Christianity,  Theology/Bible

Mohler, Hamilton, Ware on NPR News

NPR News recently reported on Southern Seminary’s forum on Brian McLaren’s new book A New Kind of Christianity. The report includes remarks from Jim Hamilton, Bruce Ware, and Albert Mohler. You can listen to the report below or read the article here.

[audio:http://public.npr.org/anon.npr-mp3/npr/me/2010/03/20100326_me_07.mp3?dl=1]

Brian McLaren also speaks in this interview. His remarks confirm what was already clear in his book. McLaren rejects penal substitutionary atonement and says that he no longer believes in a “God who needs blood in order to be appeased.” McLaren also indicates that Jesus is not the only way to be saved.

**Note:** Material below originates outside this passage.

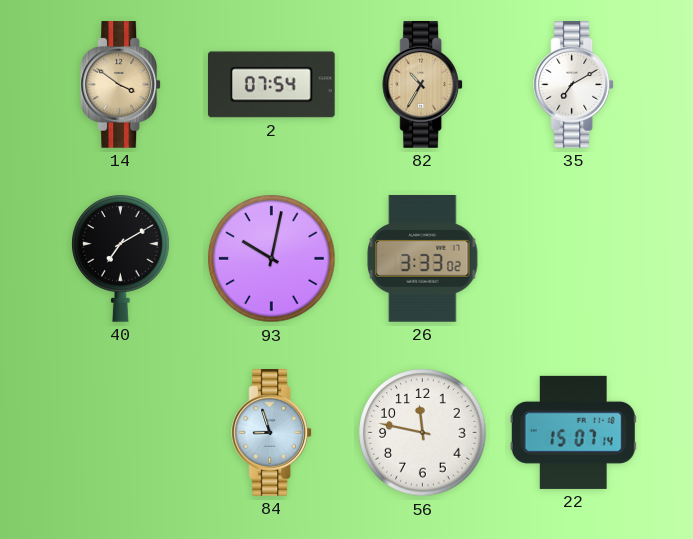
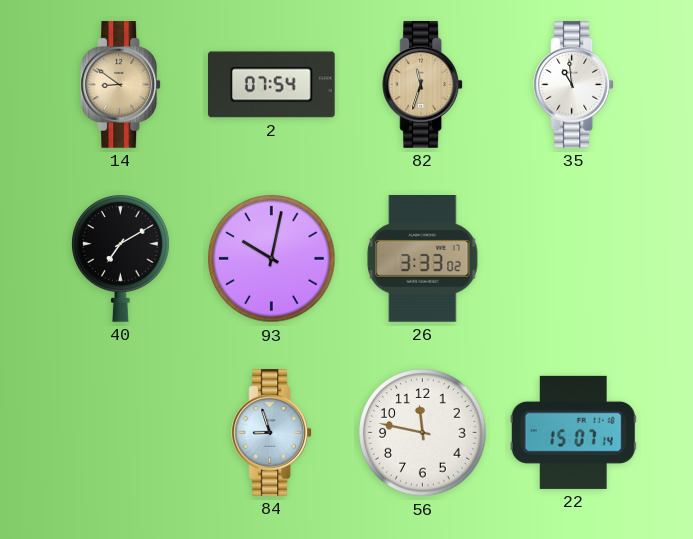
14: 3:51 -> 8:51
82: 10:35 -> 11:33
35: 7:10 -> 10:59
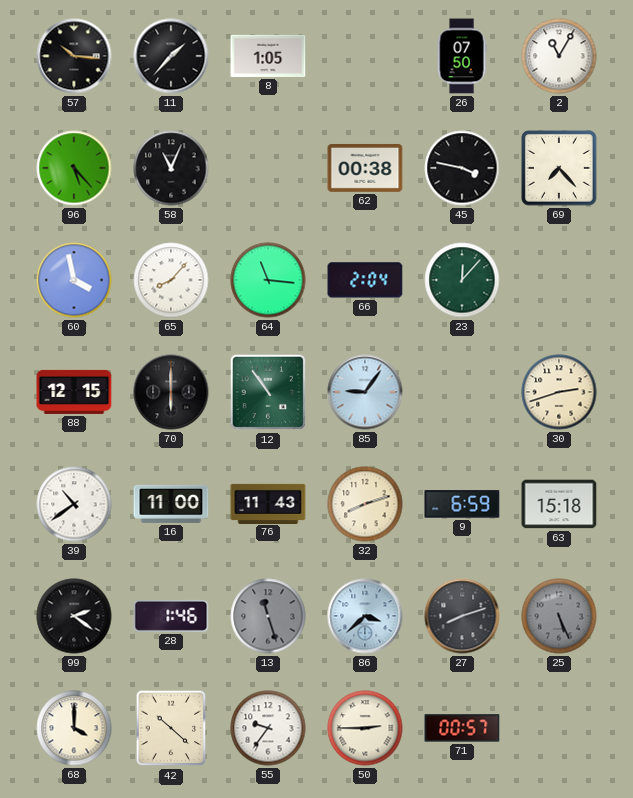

The report is slanted from the outset. She calls Hamilton and Ware “angry” and frames the story as if McLaren is the future of evangelicalism. I couldn’t disagree more.

(HT: @MatthewJHall)

5 Comments

  • Denny Burk

    Apologies to the three people who had left a comment in this space. I accidentally deleted this post and your comments with it! You’d think that I’d have the hang of this by now.

  • Jason

    How does he reconcile that with Hebrews 9, especially verse 22 ‘In fact, the law requires that nearly everything be cleansed with blood, and without the shedding of blood there is no forgiveness.’

    Sounds like McLaren has a problem with God’s revelation of himself to the world, the Bible.

  • Lucas Knisely

    I thought about this this morning. When you have a church, religion, or faith built on what you like rather than what God has revealed, how can you stop people from teaching what you don’t like within your church, religion, or faith? Without a rule of faith, how can you tell someone they can’t teach something?

  • Stephen

    I find it fascinating that Mohler doesn’t find cognitive dissonance in statements like this:
    “I’m sure he’s tapping into an exhaustion, a fatigue, a sense of wanting to be culturally relevant, a sense of not wanting to stand out from one’s peers and neighbors,” Mohler says. “I certainly understand that. I just believe that the cost of following that route is literally the abandonment of historic, biblical Christianity.”

    He’s attacking McLaren for “standing out” as he says that he doesn’t want to “stand out.” Very fascinating.